In 1954, "Gee" finally hit the national charts after deejays around the country had decided to follow Huggy Boy's example. It debuted in the top ten on the rhythm and blues charts in April 1954, nearly a year after release, and remained there for several weeks, charting top 20 pop at the same time. It was highly unusual for a black vocal group to show up on both the R&B and pop charts (the Dominoes had done it with "Sixty Minute Man" in 1951 and The Four Tunes, another N.Y. group, slipped in ahead of the Crows in late '53 with "Marie"). The success of the record motivated pop acts to cover the song; Somethin' Smith and the Skylarks (pre-Redheads) had a version on Epic (as "Gee!") and June Hutton and Axel Stordahl did one for Capitol, but the original stood tall above them.
The Crows had some fine follow-up singles on Rama including "Call a Doctor" (recorded before "Gee" broke loose), which was mistakenly credited to The Jewels on some pressings (though the Jewels of "Hearts of Stone" fame and other groups with that name hadn't yet made the scene as of summer '54). Several singles came out in the span of a few months: ballads "Untrue" and "Miss You" were decent efforts but lacked the recognizable sound of their hit. The guys supplied prominent vocals on Lorraine Ellis's rousing version of "Perfidia" (Goldner just loved that song!), the first single on the new Gee label (rumors persist that George named it after the song). They did their own Latin-flavored "Mambo Shevitz (Man O Man)" with Melino and his Orchestra (likely at the urging of the Latin-music-obsessed Goldner), an oddity on the Tico label. Their last Rama disc, "Baby Doll," reprised the "Gee" rhythm (and lyrically slipped in the word "gee"...hopefully not out of desperation).

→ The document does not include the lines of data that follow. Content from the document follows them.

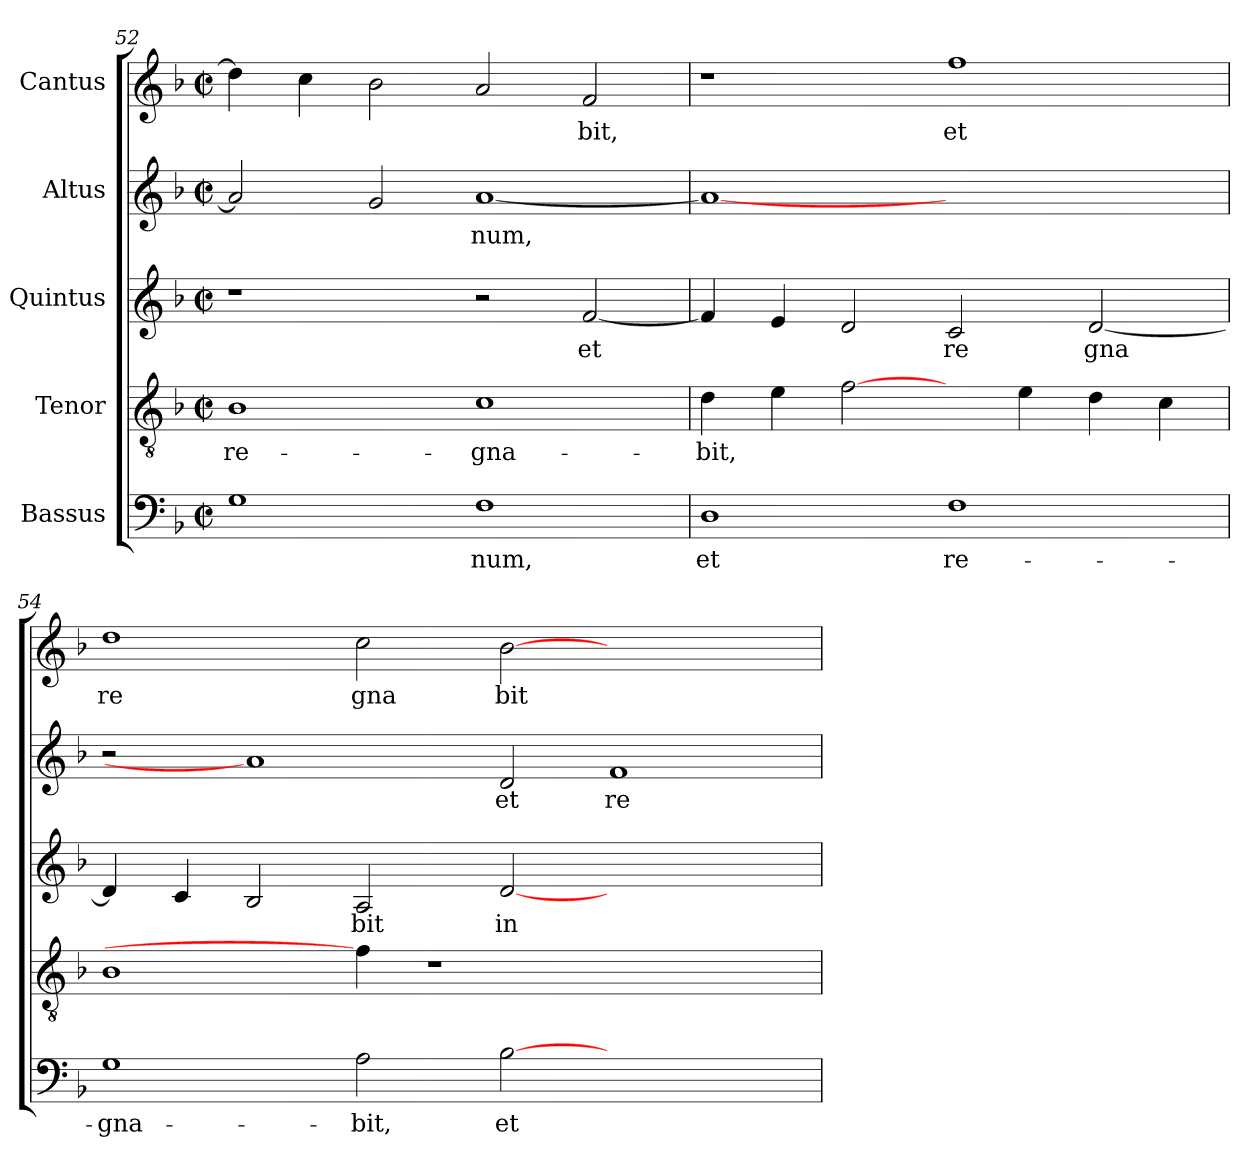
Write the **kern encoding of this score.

**kern	**text	**kern	**text	**kern	**text	**kern	**text	**kern	**text
*part5	*part5	*part4	*part4	*part3	*part3	*part2	*part2	*part1	*part1
*staff5	*staff5	*staff4	*staff4	*staff3	*staff3	*staff2	*staff2	*staff1	*staff1
*I"Bassus	*	*I"Tenor	*	*I"Quintus	*	*I"Altus	*	*I"Cantus	*
*clefF4	*	*clefGv2	*	*clefG2	*	*clefG2	*	*clefG2	*
*k[b-]	*	*k[b-]	*	*k[b-]	*	*k[b-]	*	*k[b-]	*
*F:	*	*F:	*	*F:	*	*F:	*	*F:	*
*M2/2	*	*M2/2	*	*M2/2	*	*M2/2	*	*M2/2	*
*met(c|)	*	*met(c|)	*	*met(c|)	*	*met(c|)	*	*met(c|)	*
=52	=52	=52	=52	=52	=52	=52	=52	=52	=52
!	!LO:LY:b:cj	!	!LO:LY:b:cj	!	!	!	!LO:LY:b	!	!LO:LY:b:cj
1G	.	1B-	re-	1r	.	2a/]	.	4dd\]	.
!	!	!	!	!	!	!	!	!	!LO:LY:b:cj
.	.	.	.	.	.	.	.	4cc\	.
!	!	!	!	!	!	!	!LO:LY:b	!	!LO:LY:b:cj
.	.	.	.	.	.	2g/	.	2b-\	.
!	!LO:LY:b:cj	!	!LO:LY:b:cj	!	!	!	!LO:LY:b	!	!LO:LY:b:cj
1F	num,	1c	-gna-	2r	.	[>1a	num,	2a/	.
!	!	!	!	!	!LO:LY:b	!	!	!	!LO:LY:b:cj
.	.	.	.	[>2f/	et	.	.	2f/	bit,
!!LO:PB:g=z
=53	=53	=53	=53	=53	=53	=53	=53	=53	=53
!	!LO:LY:b:cj	!	!LO:LY:b:cj	!	!LO:LY:b	!	!LO:LY:b	!	!
1D	et	4d\	-bit,	4f/]	.	1a_	.	1r	.
!	!	!	!LO:LY:b:cj	!	!LO:LY:b	!	!	!	!
.	.	4e\	.	4e/	.	.	.	.	.
!	!	!	!LO:LY:b:cj	!	!LO:LY:b	!	!	!	!
.	.	[2f\	.	2d/	.	.	.	.	.
!	!LO:LY:b:cj	!	!	!	!LO:LY:b	!	!	!	!LO:LY:b:cj
1F	re-	4ryy	.	2c/	re	1ryy	.	1ff	et
!	!	!	!LO:LY:b:cj	!	!	!	!	!	!
.	.	4e\	.	.	.	.	.	.	.
!	!	!	!LO:LY:b:cj	!	!LO:LY:b	!	!	!	!
.	.	4d\	.	[<2d/	gna	.	.	.	.
!	!	!	!LO:LY:b:cj	!	!	!	!	!	!
.	.	4c\	.	.	.	.	.	.	.
=54	=54	=54	=54	=54	=54	=54	=54	=54	=54
!	!LO:LY:b:cj	!	!LO:LY:b:cj	!	!LO:LY:b	!	!	!	!LO:LY:b:cj
1G	-gna-	1B-	.	4d/]	.	2r	.	1dd	re
!	!	!	!	!	!LO:LY:b	!	!	!	!
.	.	.	.	4c/	.	.	.	.	.
!	!	!	!	!	!LO:LY:b	!	!	!	!
.	.	.	.	2B-/	.	1a]	.	.	.
!	!LO:LY:b:cj	!	!	!	!LO:LY:b	!	!	!	!LO:LY:b:cj
2A\	-bit,	4f\]	.	2A/	bit	.	.	2cc\	gna
.	.	1r	.	.	.	.	.	.	.
!	!LO:LY:b:cj	!	!	!	!LO:LY:b	!	!LO:LY:b	!	!LO:LY:b:cj
[>2B-\	et	.	.	[<2d/	in	2d/	et	[>2b-\	bit
!	!	!	!	!	!	!	!LO:LY:b	!	!
1ryy	.	.	.	1ryy	.	1f	re	1ryy	.
.	.	2.ryy	.	.	.	.	.	.	.
=	=	=	=	=	=	=	=	=	=
*-	*-	*-	*-	*-	*-	*-	*-	*-	*-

In 1955 the quintet called it quits, making a clean, permanent break, unable to envision (like most everyone at the time) the impact their trailblazing rock and roll record would have over the long haul (there were a couple of later charted versions of "Gee," one in 1960 by doo woppin' surfers Jan and Dean and another in '64 by cutesy girl group The Pixies Three). Rama Records had a four-year run; there were more than a hundred releases, but The Heartbeats were only other act that achieved any level of success, shortly before Goldner shut the label down in 1957.
"Gee" is widely considered a classic, making The Crows a significant part of music history despite the quintet's very brief time in existence. They were ahead of the curve, their less-polished style (intially, at least) an early example of the vocal group sound that soon after became a major part of the essence of early rock and roll. A few months after the group's one-shot splash, The Chords pulled off a pop crossover with "Sh-Boom," then older quartet The Orioles joined the party with "Crying in the Chapel." The next thing you know, the calendar had switched over to a new year; twice as many R&B groups made the transition to the mainstream in 1955 as in the previous four years combined (in addition to a formidable number of hitmaking solo rockers both black and white), leaving little doubt that the rock era was well under way.